### About this exercise
Copy out only the lines of the material between the line containing "Nöbetçi Eczane" and the line containing "- HÜDA PAR Şırnak il başkanı Yalçın: Kuşkonar", inclusive, swapping "GÜNDEM" for "HABERLER". Leave everything else unchanged.

============

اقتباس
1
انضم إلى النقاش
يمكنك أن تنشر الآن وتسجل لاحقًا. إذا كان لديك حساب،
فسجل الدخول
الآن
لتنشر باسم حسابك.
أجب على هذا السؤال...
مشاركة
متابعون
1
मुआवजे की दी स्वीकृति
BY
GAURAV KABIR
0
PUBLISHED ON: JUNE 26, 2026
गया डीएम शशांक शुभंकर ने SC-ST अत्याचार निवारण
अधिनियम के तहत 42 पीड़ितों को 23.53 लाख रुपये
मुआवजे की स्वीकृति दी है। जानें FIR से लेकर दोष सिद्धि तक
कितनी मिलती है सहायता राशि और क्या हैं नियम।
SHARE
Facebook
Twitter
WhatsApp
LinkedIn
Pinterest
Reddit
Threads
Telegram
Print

============

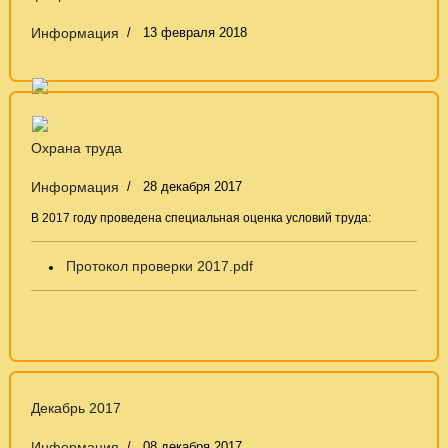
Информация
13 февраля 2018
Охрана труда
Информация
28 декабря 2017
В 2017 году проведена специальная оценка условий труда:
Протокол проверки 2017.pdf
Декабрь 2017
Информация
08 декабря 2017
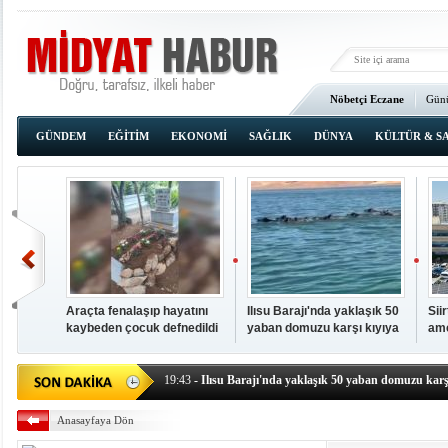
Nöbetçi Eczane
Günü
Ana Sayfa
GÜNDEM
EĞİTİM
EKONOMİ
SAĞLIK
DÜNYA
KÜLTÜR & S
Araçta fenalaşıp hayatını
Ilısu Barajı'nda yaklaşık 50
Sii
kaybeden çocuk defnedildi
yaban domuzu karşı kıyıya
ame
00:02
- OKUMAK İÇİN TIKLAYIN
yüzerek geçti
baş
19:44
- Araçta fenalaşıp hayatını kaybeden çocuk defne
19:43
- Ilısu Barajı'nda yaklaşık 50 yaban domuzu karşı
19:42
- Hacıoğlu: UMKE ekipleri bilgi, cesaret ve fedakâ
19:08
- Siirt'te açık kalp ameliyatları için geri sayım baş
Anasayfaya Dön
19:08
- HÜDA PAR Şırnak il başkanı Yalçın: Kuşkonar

============

### Solution to this task
Nöbetçi Eczane
Günü
Ana Sayfa
HABERLER
EĞİTİM
EKONOMİ
SAĞLIK
DÜNYA
KÜLTÜR & S
Araçta fenalaşıp hayatını
Ilısu Barajı'nda yaklaşık 50
Sii
kaybeden çocuk defnedildi
yaban domuzu karşı kıyıya
ame
00:02
- OKUMAK İÇİN TIKLAYIN
yüzerek geçti
baş
19:44
- Araçta fenalaşıp hayatını kaybeden çocuk defne
19:43
- Ilısu Barajı'nda yaklaşık 50 yaban domuzu karşı
19:42
- Hacıoğlu: UMKE ekipleri bilgi, cesaret ve fedakâ
19:08
- Siirt'te açık kalp ameliyatları için geri sayım baş
Anasayfaya Dön
19:08
- HÜDA PAR Şırnak il başkanı Yalçın: Kuşkonar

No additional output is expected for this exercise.